Shame’s spell burned past me, leaving a scorched stink of burnt cherries in its wake. While one part of my mind was pulling out the swearwords, the other couldn’t understand how he could have missed. Shame dealt Death magic. He was a master at it. If he wanted to hit something, that thing got hit.
I pulled my machete, to block his next attack.
Instead of attacking, he stood there, breathing hard, his hands clenched into fists in front of him, head tipped down so that I could not see his eyes.
But it was the smell of sweet cherries that told me exactly what was going on. Blood magic.
Chase had marked him, cut his gut. Bound him to her with blood. Now she was using him.
Holy shit. I’d thought he was going to call his mom.
Shame’s fists shook and the fingers of his right hand slowly opened, one at a time.
“Don’t,” he said, one ragged word. “Don’t let the bitch.”
He groaned. His hand jerked into the beginnings of another glyph. The grass beneath him was drying up, going brown as he drew on Death magic to fight her control over him.
Or-and this would be on my list of bad things-maybe she drew on Death magic through him to use it on me.
Shame tipped his head up, eyes burning with hatred. Sweating, teeth bared in a growl. Furious.
“Fuck her hard,” he said through clenched teeth.

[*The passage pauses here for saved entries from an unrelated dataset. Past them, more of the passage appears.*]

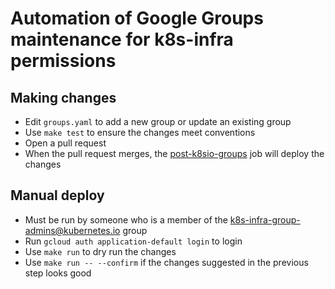 # Automation of Google Groups maintenance for k8s-infra permissions

## Making changes

- Edit `groups.yaml` to add a new group or update an existing group
- Use `make test` to ensure the changes meet conventions
- Open a pull request
- When the pull request merges, the [post-k8sio-groups] job will deploy the changes

## Manual deploy

- Must be run by someone who is a member of the k8s-infra-group-admins@kubernetes.io group
- Run `gcloud auth application-default login` to login
- Use `make run` to dry run the changes
- Use `make run -- --confirm` if the changes suggested in the previous step looks good

[post-k8sio-groups]: https://testgrid.k8s.io/wg-k8s-infra-k8sio#post-k8sio-groups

To do that, I’d have to knock Shame out. He knew that. And he was buying me time.
I dropped Block, and stood back up while calmly reciting a mantra. I drew a spell for Sleep.
Not an angry spell, something a parent would use on a fussy child.
It’s always the simple things that no one expects to work.
Of course, I put so much magic into it, Shame would be out hard and fast.
His eyes narrowed, but I thought I saw him nod.
I finished the spell, and hurled it, filled with all the magic burning in my body, my bones. I threw it at Shame with everything I had.
He jerked, but didn’t lift a hand to block. He held his ground and let the spell hit him full force.
Gutsy. Like staring down a heat-seeking missile.
I felt an echoed flash of pain at my wrist, his anger-and that man knew how to hate-and then his eyes rolled back in his head. He crumpled to the ground.
Terric’s heartbeat sped up, his worry bleeding through.
Okay, maybe there was a downside to being connected to one another.
Greyson, my father said in my mind, his voice growing louder. Find Greyson.
For once, I was already ahead of him. Let Zay deal with Chase; let Terric cover our tracks. I was going to handle the real problem here-Greyson.